Readout data for physical quantities:
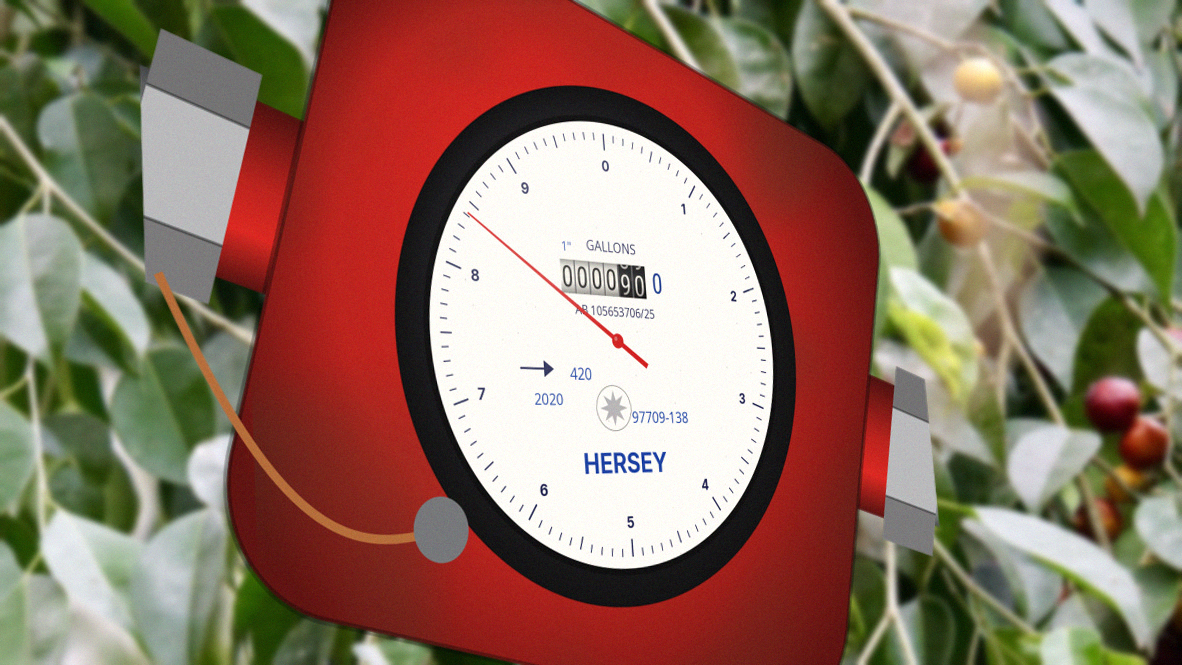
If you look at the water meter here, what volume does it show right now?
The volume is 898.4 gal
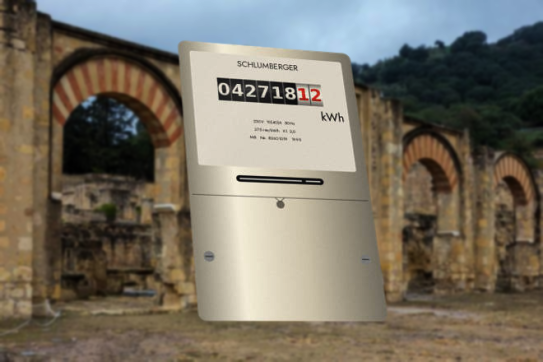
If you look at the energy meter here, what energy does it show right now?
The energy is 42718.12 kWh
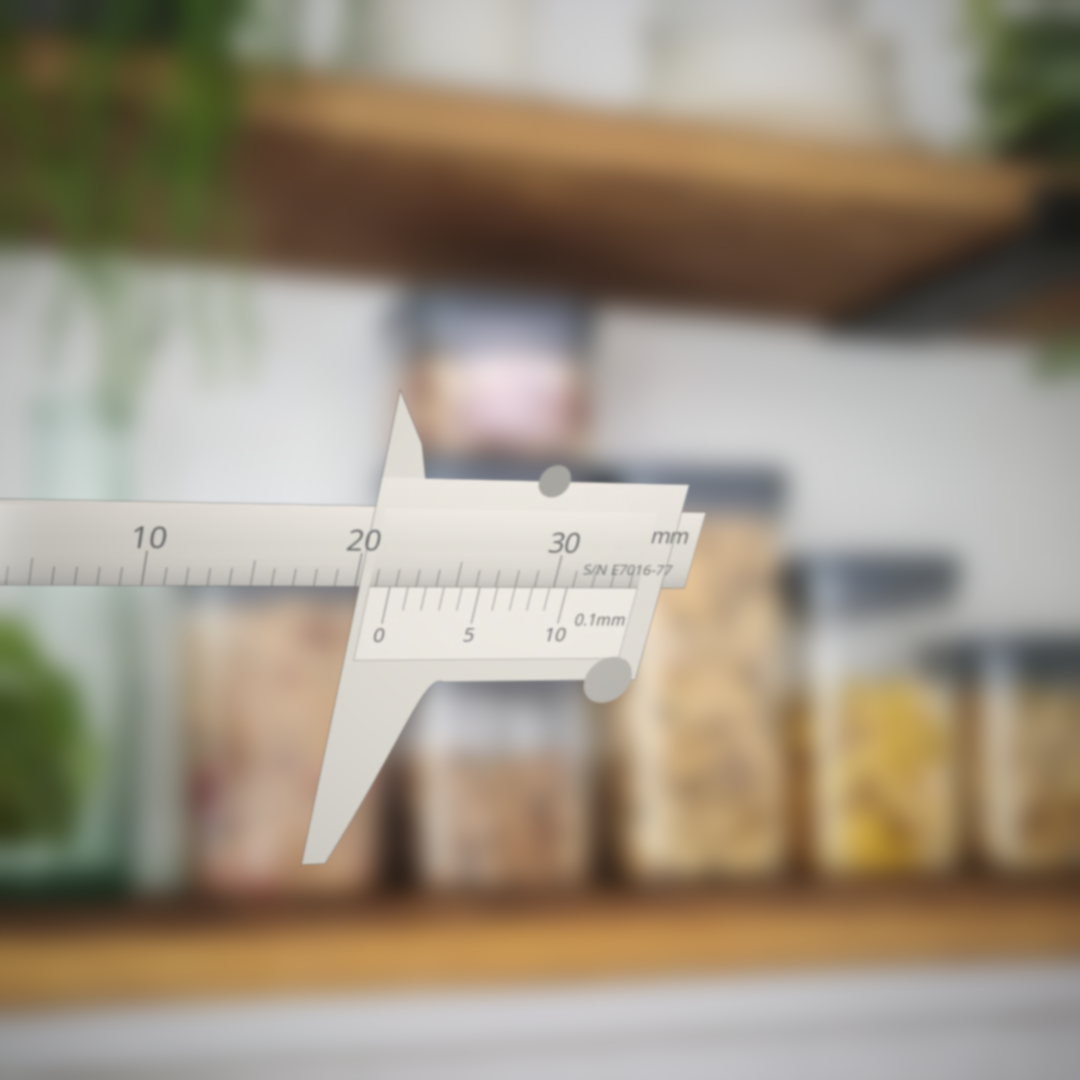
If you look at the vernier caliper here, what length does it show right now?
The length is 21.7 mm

TO-DO ITEM: Reproduce every line of the records, from the line containing "If you look at the vernier" down through the last line, keeping each line as it appears.

OUTPUT FOR THIS EXERCISE:
If you look at the vernier caliper here, what length does it show right now?
The length is 21.7 mm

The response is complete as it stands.